> [Assignment a]
Express the lines of the records as a Markdown table with columns named Row and Record line, giving a row number and the line. Begin at the line that has "Furthermore, the 4x4", stop after the line that has "# <strong>Key Features", and leave blank lines out.

> [Extracted text]
=== Section Start ===
On Fri, Sep 07, 2001 at 11:12:55AM +0200, Jan Hubicka wrote:
> > The Multiplication cost table for the Pentium 4 may be at monday.
> > I'm not sure about the search depth. 5 or 6. For a search depth of 6
> > may be a weekend be too short.
> P4 will be interesting, due to extreme cost of multiply and shifts :)
I need a search depth of up to 28. This needs something around 10^41 years
for my current program for searching the best solution ...

Currently I'm only search two register solutions. Is this enough for IA32?
For CPUs with much more registers (IA64, PPC, Alpha) you also interested in
three or four register solutions?

How does the multiplication code generator work? My stupid idea is:

  - Code_Proposal_Generator [size] (multiplier)
    Code_Proposal_Generator [time] (CPU_type, multiplier)

        emits some known useful proposals for  a *= b;

  - Multiple solutions are necessary because there are also other conditions
    affecting which of them is the best:
        src: mem/reg? 
        dst: mem/reg?
        # of free registers?
=== Section End ===
> [Records for this exercise]
=== Section Start ===
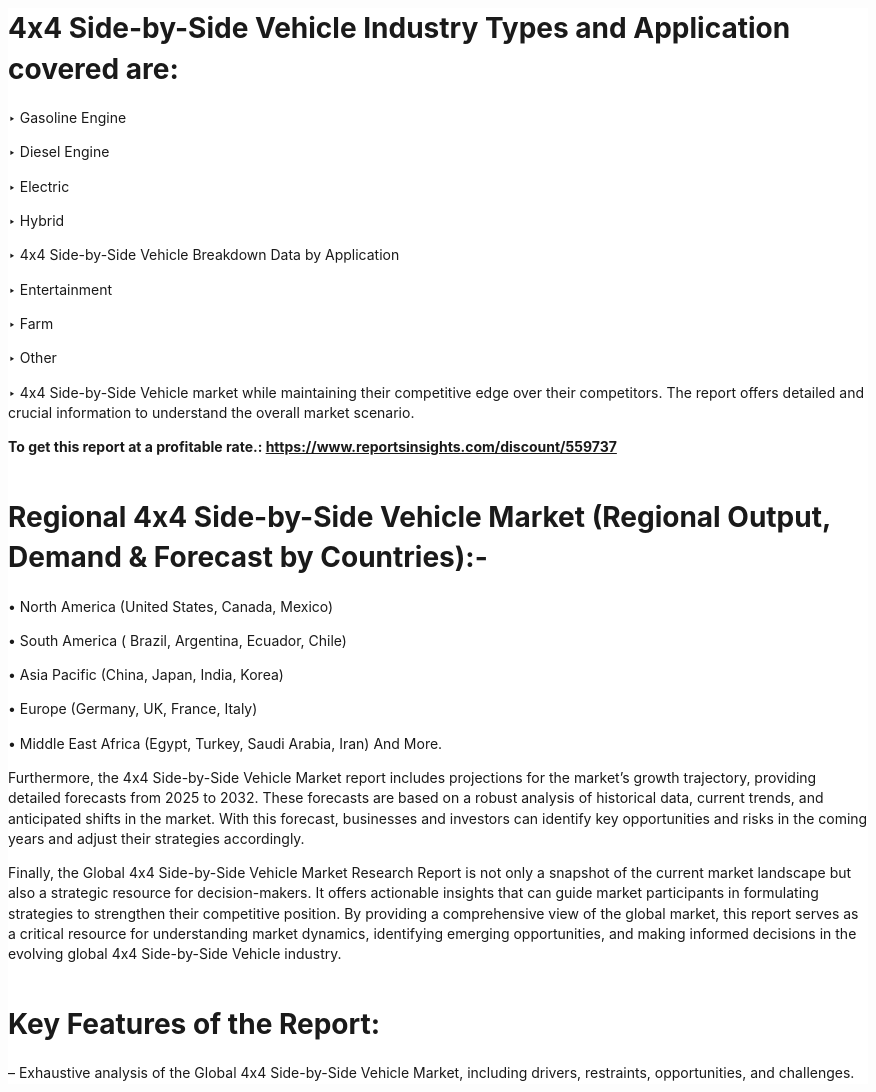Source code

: # <strong>4x4 Side-by-Side Vehicle Industry Types and Application covered are:</strong>

‣ Gasoline Engine

   ‣ Diesel Engine

   ‣ Electric

   ‣ Hybrid

‣ 4x4 Side-by-Side Vehicle Breakdown Data by Application

   ‣ Entertainment

   ‣ Farm

   ‣ Other

   ‣ 4x4 Side-by-Side Vehicle market while maintaining their competitive edge over their competitors. The report offers detailed and crucial information to understand the overall market scenario.

<strong>To get this report at a profitable rate.: <a href=https://www.reportsinsights.com/discount/559737>https://www.reportsinsights.com/discount/559737</a></strong>

# <strong>Regional 4x4 Side-by-Side Vehicle Market (Regional Output, Demand &amp; Forecast by Countries):-</strong>

• North America (United States, Canada, Mexico)

• South America ( Brazil, Argentina, Ecuador, Chile)

• Asia Pacific (China, Japan, India, Korea)

• Europe (Germany, UK, France, Italy)

• Middle East Africa (Egypt, Turkey, Saudi Arabia, Iran) And More.

Furthermore, the 4x4 Side-by-Side Vehicle Market report includes projections for the market’s growth trajectory, providing detailed forecasts from 2025 to 2032. These forecasts are based on a robust analysis of historical data, current trends, and anticipated shifts in the market. With this forecast, businesses and investors can identify key opportunities and risks in the coming years and adjust their strategies accordingly.

Finally, the Global 4x4 Side-by-Side Vehicle Market Research Report is not only a snapshot of the current market landscape but also a strategic resource for decision-makers. It offers actionable insights that can guide market participants in formulating strategies to strengthen their competitive position. By providing a comprehensive view of the global market, this report serves as a critical resource for understanding market dynamics, identifying emerging opportunities, and making informed decisions in the evolving global 4x4 Side-by-Side Vehicle industry.

# <strong>Key Features of the Report:</strong>

– Exhaustive analysis of the Global 4x4 Side-by-Side Vehicle Market, including drivers, restraints, opportunities, and challenges.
=== Section End ===
> [Assignment b]
Retype the multiplication-cost thread word for word. Begin at the words "Currently I'm only" and stop after "[time] (CPU_type, multiplier)".

> [Answer space a]
| Row | Record line |
|---|---|
| 1 | Furthermore, the 4x4 Side-by-Side Vehicle Market report includes projections for the market’s growth trajectory, providing detailed forecasts from 2025 to 2032. These forecasts are based on a robust analysis of historical data, current trends, and anticipated shifts in the market. With this forecast, businesses and investors can identify key opportunities and risks in the coming years and adjust their strategies accordingly. |
| 2 | Finally, the Global 4x4 Side-by-Side Vehicle Market Research Report is not only a snapshot of the current market landscape but also a strategic resource for decision-makers. It offers actionable insights that can guide market participants in formulating strategies to strengthen their competitive position. By providing a comprehensive view of the global market, this report serves as a critical resource for understanding market dynamics, identifying emerging opportunities, and making informed decisions in the evolving global 4x4 Side-by-Side Vehicle industry. |
| 3 | # <strong>Key Features of the Report:</strong> |

> [Answer space b]
Currently I'm only search two register solutions. Is this enough for IA32?
For CPUs with much more registers (IA64, PPC, Alpha) you also interested in
three or four register solutions?

How does the multiplication code generator work? My stupid idea is:

  - Code_Proposal_Generator [size] (multiplier)
    Code_Proposal_Generator [time] (CPU_type, multiplier)